While effective, this netting method is very time-consuming because of the need to pull the netting so that it has an attractive appearance, with the cells of uniform shape and in straight lines. The netting can also lift off the epoxy in places before it hardens, so I had to return to each panel repeatedly as the epoxy started to set, running a steel roller over the netting to press it down into the epoxy until it stayed there.

Many boats have non-skid surfaces done with paint, with a grit of some sort sprinkled onto the first layer while it is wet, then finished with an extra layer or two of paint applied over the top. The grit is usually fine river sand, which has round grains to give nice grip without being sharp. Beach sand tends to have sharp corners that make it very harsh, so is not suitable.

For my Paper Jet I used a non-skid paint additive that is available from International Paints. You can adjust the texture by using more or less of the additive. The additive grains are clear, so can be added to varnish also. While suitable for dinghies, the finish is too fine for larger boats, not providing enough grip for safety on a heeled and heaving deck with waves washing over.

For my Didi 38 "Black Cat" I used a variation of the grit method. Instead of grit, I sprinkled coarse Epsom salts onto the wet paint. When it had dried, I painted another coat or two of paint over the salts. After a few days the paint was hard enough to be lightly sanded, to expose the tops of the grains. Once opened up, the salt grains are rinsed out by rain or spraying with a hose, which leaves little craters. The texture of the surface can be adjusted by light sanding to create as much grip as you want. You can also choose the desired texture with the amount of salt that is sprinkled. For good ocean-going grip the salt crystals should almost totally cover the first coat of paint.

This last method was the best of all that I have used. The texture is formed into the finishing coats of paint so slight wear on the texture doesn't wear through the colour. The grit can be Epsom salts, course table salt or even sugar. Basically anything that will dissolve in water and rinse out of the craters will work. I wouldn't recommend the sugar option because there is likely to be a sticky residue on and around the boat for awhile, attracting ants and other insects.
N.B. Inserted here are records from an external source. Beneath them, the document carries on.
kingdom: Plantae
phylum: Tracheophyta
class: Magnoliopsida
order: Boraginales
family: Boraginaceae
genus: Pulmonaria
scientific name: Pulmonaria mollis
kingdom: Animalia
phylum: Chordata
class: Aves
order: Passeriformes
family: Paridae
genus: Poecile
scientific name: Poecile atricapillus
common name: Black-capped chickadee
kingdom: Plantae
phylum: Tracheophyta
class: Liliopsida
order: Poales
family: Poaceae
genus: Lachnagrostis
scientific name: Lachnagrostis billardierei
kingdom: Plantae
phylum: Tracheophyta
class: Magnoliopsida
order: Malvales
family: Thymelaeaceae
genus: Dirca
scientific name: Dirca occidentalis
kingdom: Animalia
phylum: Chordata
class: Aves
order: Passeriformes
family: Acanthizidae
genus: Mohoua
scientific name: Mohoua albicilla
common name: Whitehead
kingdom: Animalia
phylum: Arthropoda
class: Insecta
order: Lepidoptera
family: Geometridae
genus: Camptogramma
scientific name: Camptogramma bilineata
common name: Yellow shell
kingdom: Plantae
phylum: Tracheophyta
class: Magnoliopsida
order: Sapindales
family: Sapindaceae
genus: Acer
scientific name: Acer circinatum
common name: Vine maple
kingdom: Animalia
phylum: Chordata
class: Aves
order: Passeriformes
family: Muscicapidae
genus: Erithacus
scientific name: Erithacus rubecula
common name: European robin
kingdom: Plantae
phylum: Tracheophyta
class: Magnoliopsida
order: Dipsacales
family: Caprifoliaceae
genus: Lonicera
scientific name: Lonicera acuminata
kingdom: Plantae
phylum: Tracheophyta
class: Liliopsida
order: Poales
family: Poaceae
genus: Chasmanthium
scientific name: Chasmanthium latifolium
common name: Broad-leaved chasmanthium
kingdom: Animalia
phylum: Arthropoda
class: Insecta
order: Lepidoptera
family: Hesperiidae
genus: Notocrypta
You can also go the route of gluing textured sheeting onto the deck. There are cork-based deck materials that give excellent grip and are available in a range of colours. They are fairly soft, so easy on bare feet but can wear quickly if constantly chafed by a rope that crosses over a cambered deck or cabin roof.  There are also imitation teak products that can be glued down either in sheets or in plank form. They do a very close impression of teak decking and require little maintenance.

For localised spots that require more grip than elsewhere, for example on the top of a bowsprit, a good solution is self-adhesive strips that are much  like very coarse sandpaper. These strips can be painted to blend into the deck. They give very secure footing but can be harsh on your skin if you choose to sit there naked. That is good reason to reserve this method for the "must have grip" dangerous spots on the boat.

Of all of these methods, my all-time favourite is the Epsom salts method. It is versatile because you can set the level of grip yourself and it has the big advantage that some wearing of the texture doesn't make the deck look tired by exposing base layers of a different colour.